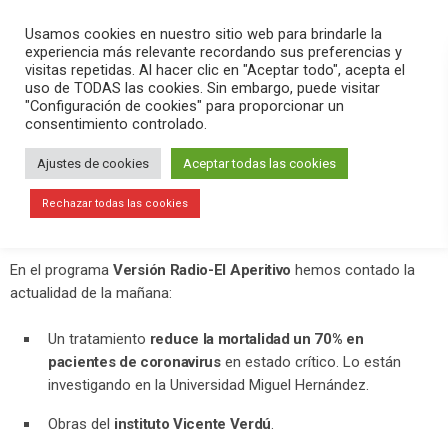
PLAY
search
menu
pause
Usamos cookies en nuestro sitio web para brindarle la
experiencia más relevante recordando sus preferencias y
visitas repetidas. Al hacer clic en "Aceptar todo", acepta el
uso de TODAS las cookies. Sin embargo, puede visitar
julio 8, 2020
"Configuración de cookies" para proporcionar un
consentimiento controlado.
Investigadores de la UMH prueban un
tratamiento que reduce la mortalidad
Ajustes de cookies
Aceptar todas las cookies
un 70% en pacientes de coronavirus
Rechazar todas las cookies
en estado crítico
En el programa
Versión Radio-El Aperitivo
hemos contado la
actualidad de la mañana:
Un tratamiento
reduce la mortalidad un 70% en
pacientes de coronavirus
en estado crítico. Lo están
investigando en la Universidad Miguel Hernández.
Obras del
instituto Vicente Verdú
.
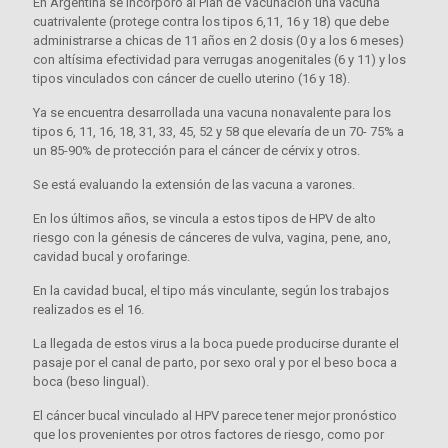
En Argentina se incorporó al Plan de Vacunación una vacuna
cuatrivalente (protege contra los tipos 6,11, 16 y 18) que debe
administrarse a chicas de 11 años en 2 dosis (0 y a los 6 meses)
con altísima efectividad para verrugas anogenitales (6 y 11) y los
tipos vinculados con cáncer de cuello uterino (16 y 18).
Ya se encuentra desarrollada una vacuna nonavalente para los
tipos 6, 11, 16, 18, 31, 33, 45, 52 y 58 que elevaría de un 70- 75% a
un 85-90% de protección para el cáncer de cérvix y otros.
Se está evaluando la extensión de las vacuna a varones.
En los últimos años, se vincula a estos tipos de HPV de alto
riesgo con la génesis de cánceres de vulva, vagina, pene, ano,
cavidad bucal y orofaringe.
En la cavidad bucal, el tipo más vinculante, según los trabajos
realizados es el 16.
La llegada de estos virus a la boca puede producirse durante el
pasaje por el canal de parto, por sexo oral y por el beso boca a
boca (beso lingual).
El cáncer bucal vinculado al HPV parece tener mejor pronóstico
que los provenientes por otros factores de riesgo, como por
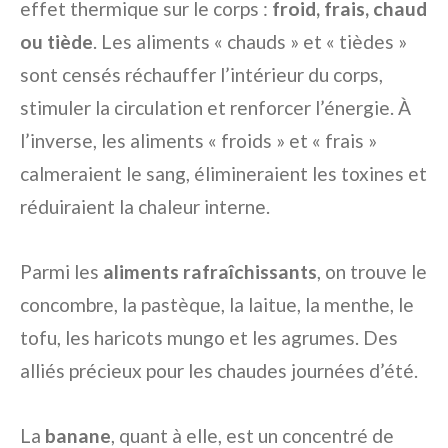
effet thermique sur le corps :
froid, frais, chaud
ou tiède
. Les aliments « chauds » et « tièdes »
sont censés réchauffer l’intérieur du corps,
stimuler la circulation et renforcer l’énergie. À
l’inverse, les aliments « froids » et « frais »
calmeraient le sang, élimineraient les toxines et
réduiraient la chaleur interne.
Parmi les
aliments rafraîchissants
, on trouve le
concombre, la pastèque, la laitue, la menthe, le
tofu, les haricots mungo et les agrumes. Des
alliés précieux pour les chaudes journées d’été.
La
banane
, quant à elle, est un concentré de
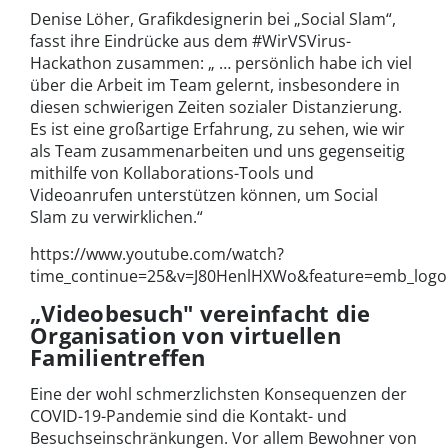
Denise Löher, Grafikdesignerin bei „Social Slam“,
fasst ihre Eindrücke aus dem #WirVSVirus-
Hackathon zusammen: „ … persönlich habe ich viel
über die Arbeit im Team gelernt, insbesondere in
diesen schwierigen Zeiten sozialer Distanzierung.
Es ist eine großartige Erfahrung, zu sehen, wie wir
als Team zusammenarbeiten und uns gegenseitig
mithilfe von Kollaborations-Tools und
Videoanrufen unterstützen können, um Social
Slam zu verwirklichen.“
https://www.youtube.com/watch?
time_continue=25&v=J80HenlHXWo&feature=emb_logo
„Videobesuch" vereinfacht die
Organisation von virtuellen
Familientreffen
Eine der wohl schmerzlichsten Konsequenzen der
COVID-19-Pandemie sind die Kontakt- und
Besuchseinschränkungen. Vor allem Bewohner von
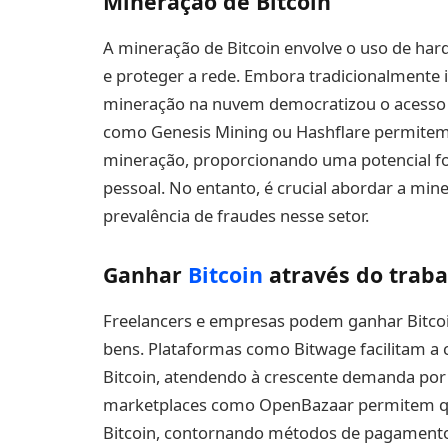
Mineração de Bitcoin
A mineração de Bitcoin envolve o uso de ha
e proteger a rede. Embora tradicionalmente 
mineração na nuvem democratizou o acesso
como Genesis Mining ou Hashflare permitem
mineração, proporcionando uma potencial fo
pessoal. No entanto, é crucial abordar a mi
prevalência de fraudes nesse setor.
Ganhar
Bitcoin
através do traba
Freelancers e empresas podem ganhar Bitcoi
bens. Plataformas como Bitwage facilitam a 
Bitcoin, atendendo à crescente demanda po
marketplaces como OpenBazaar permitem q
Bitcoin, contornando métodos de pagamento 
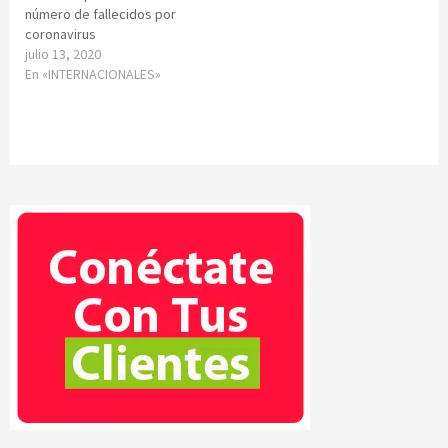
número de fallecidos por
coronavirus
julio 13, 2020
En «INTERNACIONALES»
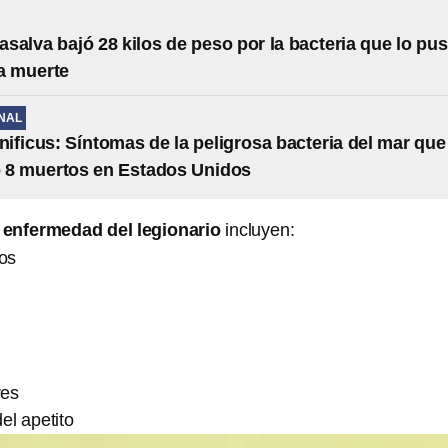
salva bajó 28 kilos de peso por la bacteria que lo pu
la muerte
NAL
lnificus: Síntomas de la peligrosa bacteria del mar que
 8 muertos en Estados Unidos
 enfermedad del legionario
incluyen:
íos
res
el apetito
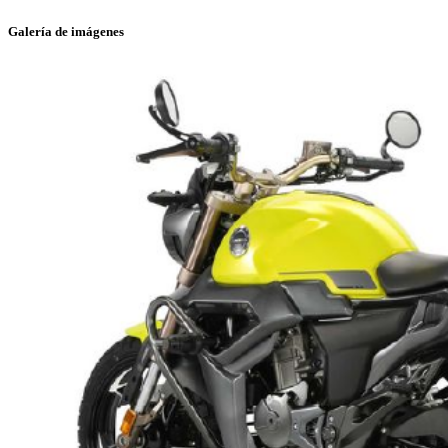
Galería de imágenes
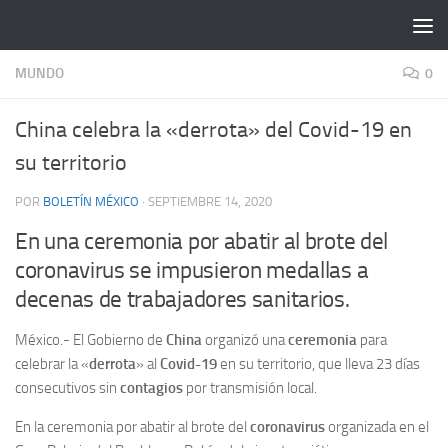
Saltar al contenido
MUNDO
0
China celebra la «derrota» del Covid-19 en
su territorio
POR
BOLETÍN MÉXICO
·
SEPTIEMBRE 14, 2020
En una ceremonia por abatir al brote del
coronavirus se impusieron medallas a
decenas de trabajadores sanitarios.
México.- El Gobierno de
China
organizó una
ceremonia
para
celebrar la «
derrota
» al
Covid-19
en su territorio, que lleva 23 días
consecutivos sin
contagios
por transmisión local.
En la ceremonia por abatir al brote del
coronavirus
organizada en el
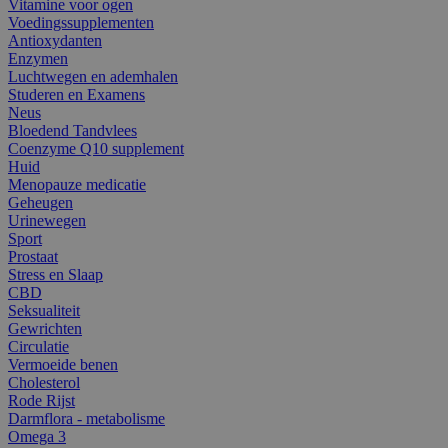
Vitamine voor ogen
Voedingssupplementen
Antioxydanten
Enzymen
Luchtwegen en ademhalen
Studeren en Examens
Neus
Bloedend Tandvlees
Coenzyme Q10 supplement
Huid
Menopauze medicatie
Geheugen
Urinewegen
Sport
Prostaat
Stress en Slaap
CBD
Seksualiteit
Gewrichten
Circulatie
Vermoeide benen
Cholesterol
Rode Rijst
Darmflora - metabolisme
Omega 3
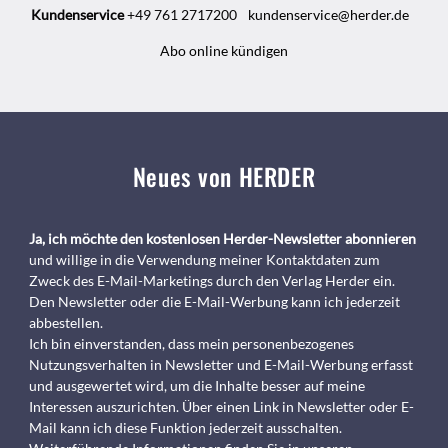
Kundenservice
+49 761 2717200
kundenservice@herder.de
Abo online kündigen
Neues von HERDER
Ja, ich möchte den kostenlosen Herder-Newsletter abonnieren
und willige in die Verwendung meiner Kontaktdaten zum
Zweck des E-Mail-Marketings durch den Verlag Herder ein.
Den Newsletter oder die E-Mail-Werbung kann ich jederzeit
abbestellen.
Ich bin einverstanden, dass mein personenbezogenes
Nutzungsverhalten in Newsletter und E-Mail-Werbung erfasst
und ausgewertet wird, um die Inhalte besser auf meine
Interessen auszurichten. Über einen Link in Newsletter oder E-
Mail kann ich diese Funktion jederzeit ausschalten.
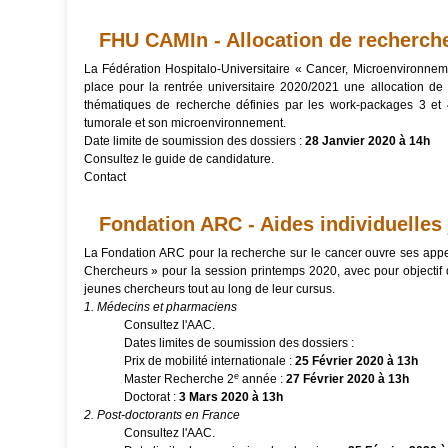
FHU CAMIn - Allocation de recherch
La Fédération Hospitalo-Universitaire « Cancer, Microenvironne
place pour la rentrée universitaire 2020/2021 une allocation de 
thématiques de recherche définies par les work-packages 3 et 
tumorale et son microenvironnement.
Date limite de soumission des dossiers :
28 Janvier 2020 à 14h
Consultez
le guide de candidature.
Contact
Fondation ARC - Aides individuelles
La Fondation ARC pour la recherche sur le cancer ouvre ses appel
Chercheurs » pour la session printemps 2020, avec pour objectif 
jeunes chercheurs tout au long de leur cursus.
1. Médecins et pharmaciens
Consultez
l'AAC.
Dates limites de soumission des dossiers :
Prix de mobilité internationale :
25 Février 2020 à 13h
e
Master Recherche 2
année :
27 Février 2020 à 13h
Doctorat :
3 Mars 2020 à 13h
2. Post-doctorants en France
Consultez
l'AAC.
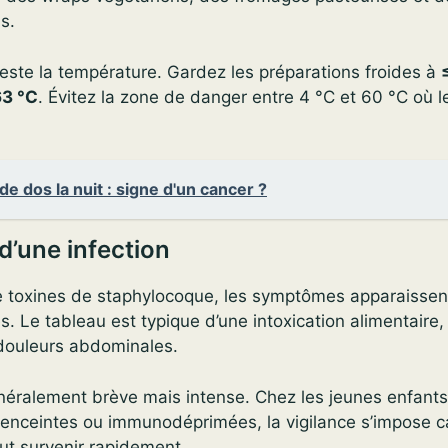
s.
este la température. Gardez les préparations froides à
63 °C
. Évitez la zone de danger entre 4 °C et 60 °C où l
de dos la nuit : signe d'un cancer ?
’une infection
e toxines de staphylocoque, les symptômes apparaissent
. Le tableau est typique d’une intoxication alimentaire
douleurs abdominales.
néralement brève mais intense. Chez les jeunes enfants,
enceintes ou immunodéprimées, la vigilance s’impose ca
ut survenir rapidement.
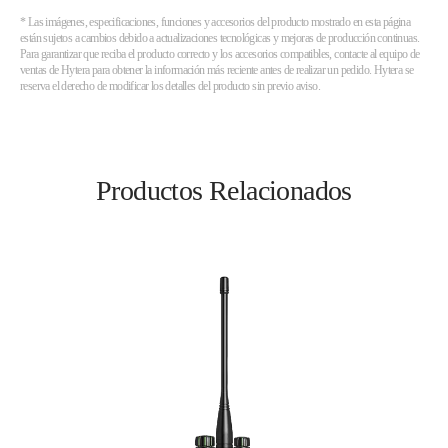
* Las imágenes, especificaciones, funciones y accesorios del producto mostrado en esta página
están sujetos a cambios debido a actualizaciones tecnológicas y mejoras de producción continuas.
Para garantizar que reciba el producto correcto y los accesorios compatibles, contacte al equipo de
ventas de Hytera para obtener la información más reciente antes de realizar un pedido. Hytera se
reserva el derecho de modificar los detalles del producto sin previo aviso.
Productos Relacionados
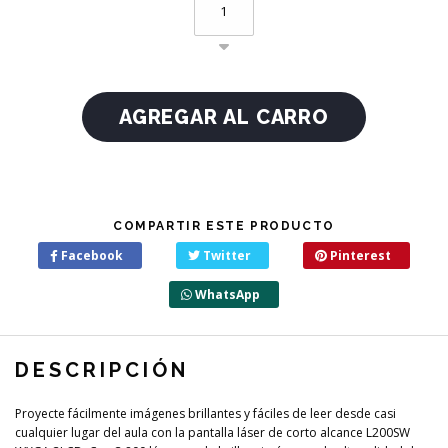
COMPARTIR ESTE PRODUCTO
Facebook
Twitter
Pinterest
WhatsApp
DESCRIPCIÓN
Proyecte fácilmente imágenes brillantes y fáciles de leer desde casi
cualquier lugar del aula con la pantalla láser de corto alcance L200SW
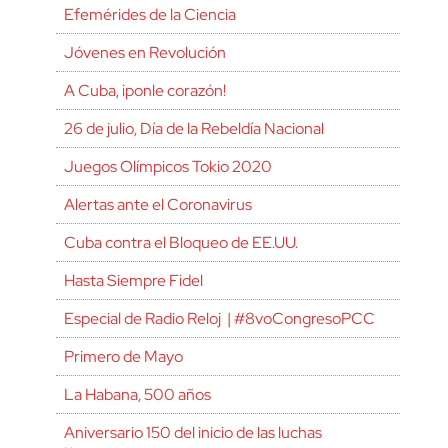
Efemérides de la Ciencia
Jóvenes en Revolución
A Cuba, ¡ponle corazón!
26 de julio, Día de la Rebeldía Nacional
Juegos Olímpicos Tokio 2020
Alertas ante el Coronavirus
Cuba contra el Bloqueo de EE.UU.
Hasta Siempre Fidel
Especial de Radio Reloj | #8voCongresoPCC
Primero de Mayo
La Habana, 500 años
Aniversario 150 del inicio de las luchas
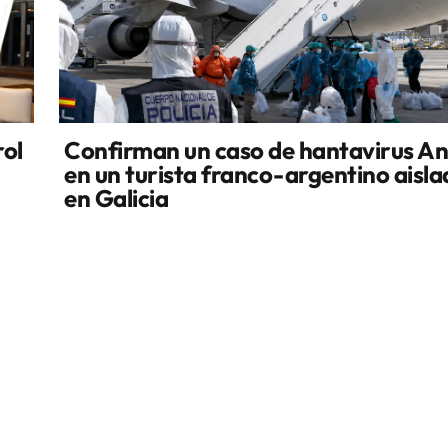
rol
Confirman un caso de hantavirus A
en un turista franco-argentino aisl
en Galicia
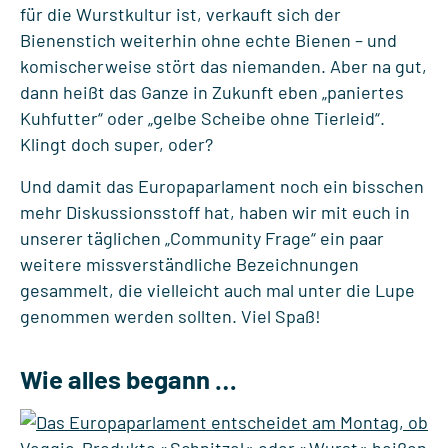
für die Wurstkultur ist, verkauft sich der
Bienenstich weiterhin ohne echte Bienen – und
komischerweise stört das niemanden. Aber na gut,
dann heißt das Ganze in Zukunft eben „paniertes
Kuhfutter“ oder „gelbe Scheibe ohne Tierleid“.
Klingt doch super, oder?
Und damit das Europaparlament noch ein bisschen
mehr Diskussionsstoff hat, haben wir mit euch in
unserer täglichen „Community Frage“ ein paar
weitere missverständliche Bezeichnungen
gesammelt, die vielleicht auch mal unter die Lupe
genommen werden sollten. Viel Spaß!
Wie alles begann …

Aim of the exercise.
Set down again, exactly, every line above from the one with "réduiraient la chaleur interne." down to the one with "Eine der wohl", both ends included. No pictures, and nothing else.

Exercise solution.
réduiraient la chaleur interne.
Parmi les
aliments rafraîchissants
, on trouve le
concombre, la pastèque, la laitue, la menthe, le
tofu, les haricots mungo et les agrumes. Des
alliés précieux pour les chaudes journées d’été.
La
banane
, quant à elle, est un concentré de
Denise Löher, Grafikdesignerin bei „Social Slam“,
fasst ihre Eindrücke aus dem #WirVSVirus-
Hackathon zusammen: „ … persönlich habe ich viel
über die Arbeit im Team gelernt, insbesondere in
diesen schwierigen Zeiten sozialer Distanzierung.
Es ist eine großartige Erfahrung, zu sehen, wie wir
als Team zusammenarbeiten und uns gegenseitig
mithilfe von Kollaborations-Tools und
Videoanrufen unterstützen können, um Social
Slam zu verwirklichen.“
https://www.youtube.com/watch?
time_continue=25&v=J80HenlHXWo&feature=emb_logo
„Videobesuch" vereinfacht die
Organisation von virtuellen
Familientreffen
Eine der wohl schmerzlichsten Konsequenzen der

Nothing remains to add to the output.